RNA test may detect virus before antibodies are made

FRIDAY, Oct. 6 (HealthDay News) -- The U.S. Food and Drug Administration has approved the first test aimed at detecting HIV-1 RNA in the blood to help diagnose and confirm infection. The APTIMA HIV-1 RNA Qualitative Assay, which is made by Gen-Probe Inc., of San Diego, Calif., may detect virus in early infection before HIV-1 antibodies surface.

The gene-based HIV-1 test could serve as a stand-in for the sometimes inconclusive Western blot test that now confirms HIV-1 infection after positive HIV-1 antibody tests, according to an FDA statement.

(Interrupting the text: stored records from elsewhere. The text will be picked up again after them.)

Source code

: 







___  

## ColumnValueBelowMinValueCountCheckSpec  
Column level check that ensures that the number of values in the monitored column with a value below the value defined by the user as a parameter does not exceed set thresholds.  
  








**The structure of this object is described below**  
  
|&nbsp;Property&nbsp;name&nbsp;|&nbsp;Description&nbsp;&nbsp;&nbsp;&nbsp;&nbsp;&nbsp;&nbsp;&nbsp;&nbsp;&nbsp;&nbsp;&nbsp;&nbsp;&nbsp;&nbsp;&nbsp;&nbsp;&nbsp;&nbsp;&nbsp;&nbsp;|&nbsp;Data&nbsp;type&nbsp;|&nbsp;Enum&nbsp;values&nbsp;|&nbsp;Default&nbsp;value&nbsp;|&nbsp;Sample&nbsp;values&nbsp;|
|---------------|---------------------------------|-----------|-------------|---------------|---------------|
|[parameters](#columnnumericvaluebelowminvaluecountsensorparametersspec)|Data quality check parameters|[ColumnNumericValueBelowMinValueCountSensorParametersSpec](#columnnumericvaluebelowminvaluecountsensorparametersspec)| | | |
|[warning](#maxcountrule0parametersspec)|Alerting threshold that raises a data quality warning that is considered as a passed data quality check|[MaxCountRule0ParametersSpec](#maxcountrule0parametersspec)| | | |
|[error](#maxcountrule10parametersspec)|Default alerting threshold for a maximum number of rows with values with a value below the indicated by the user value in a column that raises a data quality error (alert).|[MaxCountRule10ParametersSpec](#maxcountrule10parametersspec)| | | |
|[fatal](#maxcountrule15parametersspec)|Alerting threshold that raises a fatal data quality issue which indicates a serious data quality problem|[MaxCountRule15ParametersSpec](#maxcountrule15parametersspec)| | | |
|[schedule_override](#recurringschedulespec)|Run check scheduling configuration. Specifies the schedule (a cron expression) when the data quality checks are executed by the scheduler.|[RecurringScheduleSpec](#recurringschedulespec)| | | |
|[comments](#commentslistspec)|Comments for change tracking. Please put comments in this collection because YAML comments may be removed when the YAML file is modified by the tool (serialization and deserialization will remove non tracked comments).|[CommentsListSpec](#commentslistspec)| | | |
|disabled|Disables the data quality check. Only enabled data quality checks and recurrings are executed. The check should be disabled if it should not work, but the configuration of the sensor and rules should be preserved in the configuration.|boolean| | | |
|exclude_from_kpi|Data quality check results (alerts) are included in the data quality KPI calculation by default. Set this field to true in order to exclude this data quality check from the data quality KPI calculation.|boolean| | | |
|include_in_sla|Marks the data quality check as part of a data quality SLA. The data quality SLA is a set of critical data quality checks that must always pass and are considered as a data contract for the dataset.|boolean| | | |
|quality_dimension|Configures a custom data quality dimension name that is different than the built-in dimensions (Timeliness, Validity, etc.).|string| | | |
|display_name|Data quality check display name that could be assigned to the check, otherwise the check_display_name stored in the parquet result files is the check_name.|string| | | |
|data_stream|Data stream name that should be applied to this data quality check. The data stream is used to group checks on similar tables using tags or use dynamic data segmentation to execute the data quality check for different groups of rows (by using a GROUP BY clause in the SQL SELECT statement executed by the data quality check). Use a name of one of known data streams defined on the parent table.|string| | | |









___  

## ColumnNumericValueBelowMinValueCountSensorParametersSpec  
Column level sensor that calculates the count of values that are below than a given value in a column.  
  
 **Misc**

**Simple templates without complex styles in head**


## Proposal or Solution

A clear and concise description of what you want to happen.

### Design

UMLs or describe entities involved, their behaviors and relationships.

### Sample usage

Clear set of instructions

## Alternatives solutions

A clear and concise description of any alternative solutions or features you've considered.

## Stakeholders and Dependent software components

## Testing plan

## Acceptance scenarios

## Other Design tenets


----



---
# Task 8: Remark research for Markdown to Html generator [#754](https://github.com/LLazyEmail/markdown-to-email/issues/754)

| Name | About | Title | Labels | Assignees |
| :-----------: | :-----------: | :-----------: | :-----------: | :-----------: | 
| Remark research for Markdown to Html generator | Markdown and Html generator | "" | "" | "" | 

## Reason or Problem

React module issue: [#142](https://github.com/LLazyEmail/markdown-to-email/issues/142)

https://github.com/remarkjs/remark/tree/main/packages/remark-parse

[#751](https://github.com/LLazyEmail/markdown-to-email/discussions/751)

"This product offers medical diagnostic laboratories the ability to perform a gene-based test for HIV-1 that, until now, was only available as part of a larger kit used to screen blood and plasma donors," Jay Epstein, M.D., of the FDA, said in a statement. "This test also can detect infection with HIV-1 earlier than HIV antibody tests."

The new test is as sensitive as those now used to calculate the viral load in previously diagnosed patients, the FDA said. However, the new test is approved both to confirm HIV-1 infection in the case of positive antibody tests and to diagnose primary infection with HIV-1.